Reproduce verbatim the lines in the entries below, from the line containing "## 📁 Arquivos Criados/Modificados" through the line containing "## 🎮 Como Funciona - VERSÃO APRIMORADA", including both of those lines.

▶ DATA SECTION
****
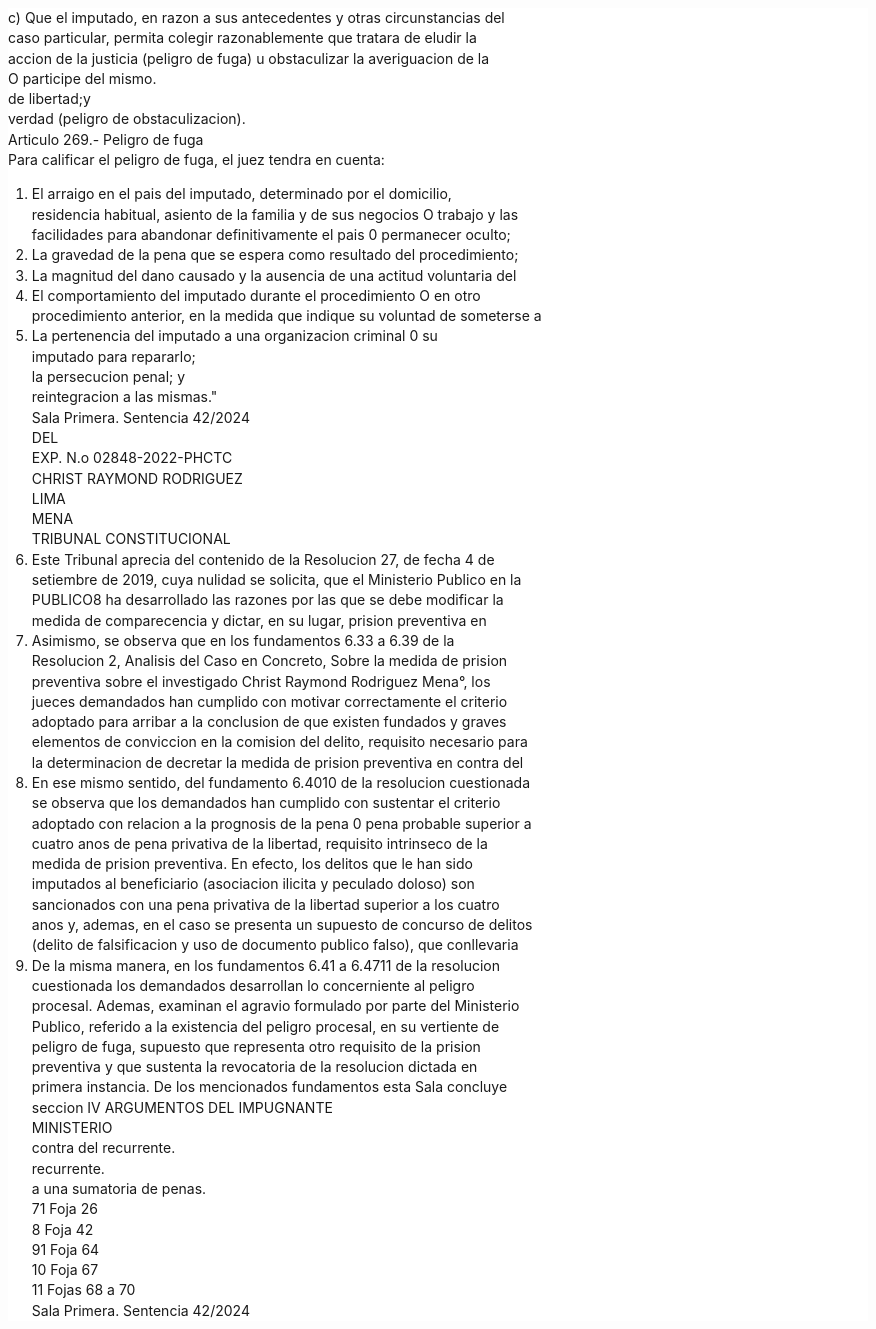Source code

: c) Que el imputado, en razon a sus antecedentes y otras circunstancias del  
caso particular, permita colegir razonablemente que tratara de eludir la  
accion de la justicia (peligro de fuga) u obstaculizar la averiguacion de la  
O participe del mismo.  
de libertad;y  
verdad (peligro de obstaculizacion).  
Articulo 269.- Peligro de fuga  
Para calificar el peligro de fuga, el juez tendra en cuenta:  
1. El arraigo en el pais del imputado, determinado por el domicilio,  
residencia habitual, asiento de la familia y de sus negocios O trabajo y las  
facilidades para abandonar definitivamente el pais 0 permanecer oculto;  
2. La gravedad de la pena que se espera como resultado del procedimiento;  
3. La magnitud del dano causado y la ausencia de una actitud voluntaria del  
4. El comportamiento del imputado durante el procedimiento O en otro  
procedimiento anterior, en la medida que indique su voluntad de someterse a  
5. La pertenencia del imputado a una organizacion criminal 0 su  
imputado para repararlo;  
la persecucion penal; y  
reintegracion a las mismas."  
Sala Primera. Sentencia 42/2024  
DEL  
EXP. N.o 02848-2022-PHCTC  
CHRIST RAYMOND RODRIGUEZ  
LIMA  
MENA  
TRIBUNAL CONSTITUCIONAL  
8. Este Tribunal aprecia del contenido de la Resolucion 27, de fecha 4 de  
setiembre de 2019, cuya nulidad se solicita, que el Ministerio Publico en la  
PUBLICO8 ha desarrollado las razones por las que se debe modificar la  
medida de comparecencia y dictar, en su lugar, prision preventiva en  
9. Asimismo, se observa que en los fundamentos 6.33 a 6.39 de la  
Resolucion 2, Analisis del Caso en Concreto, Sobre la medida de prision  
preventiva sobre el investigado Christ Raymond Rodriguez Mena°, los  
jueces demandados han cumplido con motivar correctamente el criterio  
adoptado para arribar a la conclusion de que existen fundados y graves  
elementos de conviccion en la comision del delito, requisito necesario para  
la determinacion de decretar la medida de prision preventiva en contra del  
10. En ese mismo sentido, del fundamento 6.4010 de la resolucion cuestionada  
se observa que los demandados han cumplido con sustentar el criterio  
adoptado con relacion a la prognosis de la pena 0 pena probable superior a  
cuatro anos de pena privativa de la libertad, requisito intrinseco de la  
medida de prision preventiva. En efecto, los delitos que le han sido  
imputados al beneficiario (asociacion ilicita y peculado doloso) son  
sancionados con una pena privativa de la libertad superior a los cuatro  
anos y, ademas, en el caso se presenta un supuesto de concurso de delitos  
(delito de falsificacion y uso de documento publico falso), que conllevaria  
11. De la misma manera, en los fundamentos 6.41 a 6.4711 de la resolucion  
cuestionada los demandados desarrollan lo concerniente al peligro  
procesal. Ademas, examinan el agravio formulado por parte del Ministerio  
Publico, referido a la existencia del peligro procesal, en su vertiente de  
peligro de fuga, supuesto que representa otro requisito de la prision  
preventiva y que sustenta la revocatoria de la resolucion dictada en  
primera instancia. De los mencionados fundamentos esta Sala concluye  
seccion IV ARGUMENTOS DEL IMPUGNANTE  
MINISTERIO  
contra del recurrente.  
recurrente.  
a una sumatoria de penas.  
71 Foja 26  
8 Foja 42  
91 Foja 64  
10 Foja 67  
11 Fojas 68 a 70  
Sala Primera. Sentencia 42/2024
****
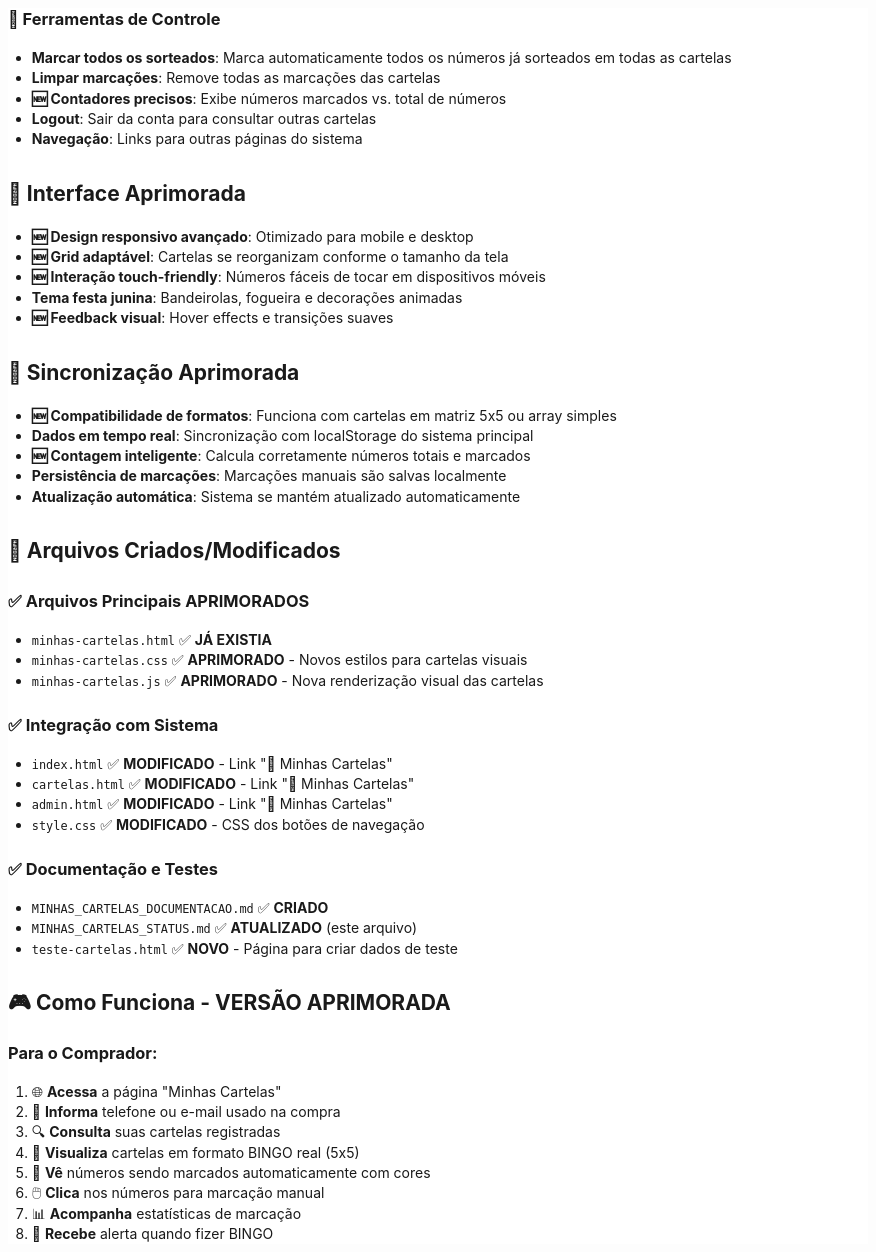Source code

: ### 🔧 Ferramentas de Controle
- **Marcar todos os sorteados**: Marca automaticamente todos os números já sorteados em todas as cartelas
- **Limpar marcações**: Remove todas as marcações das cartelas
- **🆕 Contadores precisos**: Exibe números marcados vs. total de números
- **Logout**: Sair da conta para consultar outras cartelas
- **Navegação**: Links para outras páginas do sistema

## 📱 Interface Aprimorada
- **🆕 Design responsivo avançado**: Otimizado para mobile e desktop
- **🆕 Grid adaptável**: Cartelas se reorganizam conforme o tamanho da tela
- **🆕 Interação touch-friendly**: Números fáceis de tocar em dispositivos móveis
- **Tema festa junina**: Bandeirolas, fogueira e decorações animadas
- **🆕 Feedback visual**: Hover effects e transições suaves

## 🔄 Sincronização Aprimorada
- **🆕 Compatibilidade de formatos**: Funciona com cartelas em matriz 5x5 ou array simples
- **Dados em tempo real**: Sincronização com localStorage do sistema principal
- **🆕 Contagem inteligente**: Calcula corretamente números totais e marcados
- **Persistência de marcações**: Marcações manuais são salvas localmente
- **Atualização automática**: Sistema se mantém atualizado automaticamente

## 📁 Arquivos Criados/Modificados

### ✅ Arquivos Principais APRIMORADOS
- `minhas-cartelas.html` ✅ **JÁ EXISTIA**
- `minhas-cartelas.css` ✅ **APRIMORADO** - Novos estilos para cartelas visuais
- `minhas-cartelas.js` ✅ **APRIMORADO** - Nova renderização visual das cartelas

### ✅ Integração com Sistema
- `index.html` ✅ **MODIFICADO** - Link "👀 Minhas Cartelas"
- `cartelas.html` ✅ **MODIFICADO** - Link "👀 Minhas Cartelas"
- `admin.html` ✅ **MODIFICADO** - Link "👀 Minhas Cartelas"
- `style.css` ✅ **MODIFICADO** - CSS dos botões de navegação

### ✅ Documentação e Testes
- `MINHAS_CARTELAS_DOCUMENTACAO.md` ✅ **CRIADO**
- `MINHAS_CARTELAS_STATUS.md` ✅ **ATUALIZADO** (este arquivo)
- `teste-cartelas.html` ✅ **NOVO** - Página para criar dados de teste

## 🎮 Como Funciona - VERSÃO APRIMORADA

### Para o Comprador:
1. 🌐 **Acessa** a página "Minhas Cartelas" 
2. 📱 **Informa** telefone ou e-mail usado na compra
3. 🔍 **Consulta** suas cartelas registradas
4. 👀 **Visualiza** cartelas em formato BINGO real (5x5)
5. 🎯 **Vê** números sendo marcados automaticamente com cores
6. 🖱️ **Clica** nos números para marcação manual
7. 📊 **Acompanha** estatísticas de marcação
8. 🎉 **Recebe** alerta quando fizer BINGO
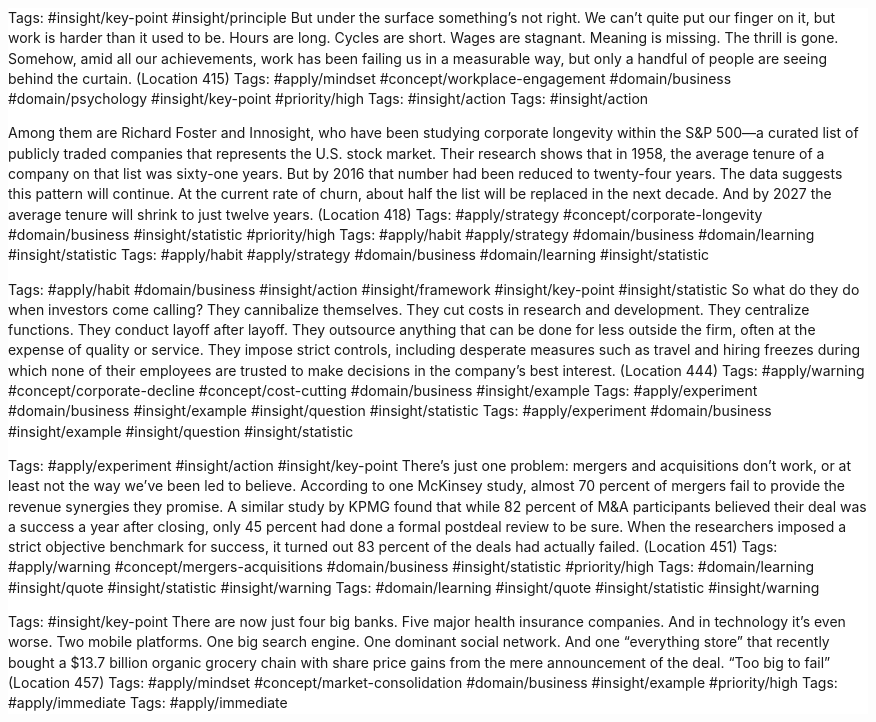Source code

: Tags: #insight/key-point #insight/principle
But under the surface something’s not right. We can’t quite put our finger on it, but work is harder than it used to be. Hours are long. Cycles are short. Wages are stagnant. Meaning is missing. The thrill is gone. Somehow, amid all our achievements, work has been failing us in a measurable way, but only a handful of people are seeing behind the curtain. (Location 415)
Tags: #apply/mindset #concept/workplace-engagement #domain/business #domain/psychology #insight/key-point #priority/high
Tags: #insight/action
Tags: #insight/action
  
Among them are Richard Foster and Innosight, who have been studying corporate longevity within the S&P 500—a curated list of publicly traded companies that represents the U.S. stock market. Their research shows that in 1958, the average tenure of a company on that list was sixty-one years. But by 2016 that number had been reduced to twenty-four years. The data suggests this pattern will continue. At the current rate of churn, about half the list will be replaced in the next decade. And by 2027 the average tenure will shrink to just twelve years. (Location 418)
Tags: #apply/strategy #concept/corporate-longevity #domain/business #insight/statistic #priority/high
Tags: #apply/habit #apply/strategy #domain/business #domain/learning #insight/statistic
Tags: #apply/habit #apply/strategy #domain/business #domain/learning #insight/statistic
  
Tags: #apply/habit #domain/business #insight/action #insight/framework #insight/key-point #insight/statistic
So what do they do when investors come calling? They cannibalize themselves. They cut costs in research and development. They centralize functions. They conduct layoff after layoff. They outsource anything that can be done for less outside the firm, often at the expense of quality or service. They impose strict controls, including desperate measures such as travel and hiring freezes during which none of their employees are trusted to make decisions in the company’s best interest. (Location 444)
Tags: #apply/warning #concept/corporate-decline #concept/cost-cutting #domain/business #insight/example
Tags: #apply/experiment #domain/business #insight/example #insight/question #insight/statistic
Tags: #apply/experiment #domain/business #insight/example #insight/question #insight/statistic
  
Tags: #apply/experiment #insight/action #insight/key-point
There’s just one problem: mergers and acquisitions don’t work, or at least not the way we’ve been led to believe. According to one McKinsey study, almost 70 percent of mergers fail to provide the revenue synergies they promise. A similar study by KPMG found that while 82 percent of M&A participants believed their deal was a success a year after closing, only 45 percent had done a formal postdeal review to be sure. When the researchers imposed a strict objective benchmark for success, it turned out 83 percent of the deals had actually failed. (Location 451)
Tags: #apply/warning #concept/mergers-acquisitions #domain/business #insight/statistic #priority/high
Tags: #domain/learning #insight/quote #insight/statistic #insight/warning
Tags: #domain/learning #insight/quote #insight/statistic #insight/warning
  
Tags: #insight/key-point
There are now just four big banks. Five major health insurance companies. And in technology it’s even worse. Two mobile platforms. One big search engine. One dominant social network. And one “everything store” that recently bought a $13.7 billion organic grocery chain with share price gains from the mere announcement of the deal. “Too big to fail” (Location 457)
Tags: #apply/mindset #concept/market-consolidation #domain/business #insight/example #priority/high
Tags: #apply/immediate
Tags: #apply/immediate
****
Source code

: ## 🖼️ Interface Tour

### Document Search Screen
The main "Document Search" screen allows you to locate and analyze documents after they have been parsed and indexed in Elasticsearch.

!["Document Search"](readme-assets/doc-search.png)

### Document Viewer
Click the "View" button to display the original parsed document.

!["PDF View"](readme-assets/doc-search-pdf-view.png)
****
▶ RESULT OF THIS TASK
## 📁 Arquivos Criados/Modificados

### ✅ Arquivos Principais APRIMORADOS
- `minhas-cartelas.html` ✅ **JÁ EXISTIA**
- `minhas-cartelas.css` ✅ **APRIMORADO** - Novos estilos para cartelas visuais
- `minhas-cartelas.js` ✅ **APRIMORADO** - Nova renderização visual das cartelas

### ✅ Integração com Sistema
- `index.html` ✅ **MODIFICADO** - Link "👀 Minhas Cartelas"
- `cartelas.html` ✅ **MODIFICADO** - Link "👀 Minhas Cartelas"
- `admin.html` ✅ **MODIFICADO** - Link "👀 Minhas Cartelas"
- `style.css` ✅ **MODIFICADO** - CSS dos botões de navegação

### ✅ Documentação e Testes
- `MINHAS_CARTELAS_DOCUMENTACAO.md` ✅ **CRIADO**
- `MINHAS_CARTELAS_STATUS.md` ✅ **ATUALIZADO** (este arquivo)
- `teste-cartelas.html` ✅ **NOVO** - Página para criar dados de teste

## 🎮 Como Funciona - VERSÃO APRIMORADA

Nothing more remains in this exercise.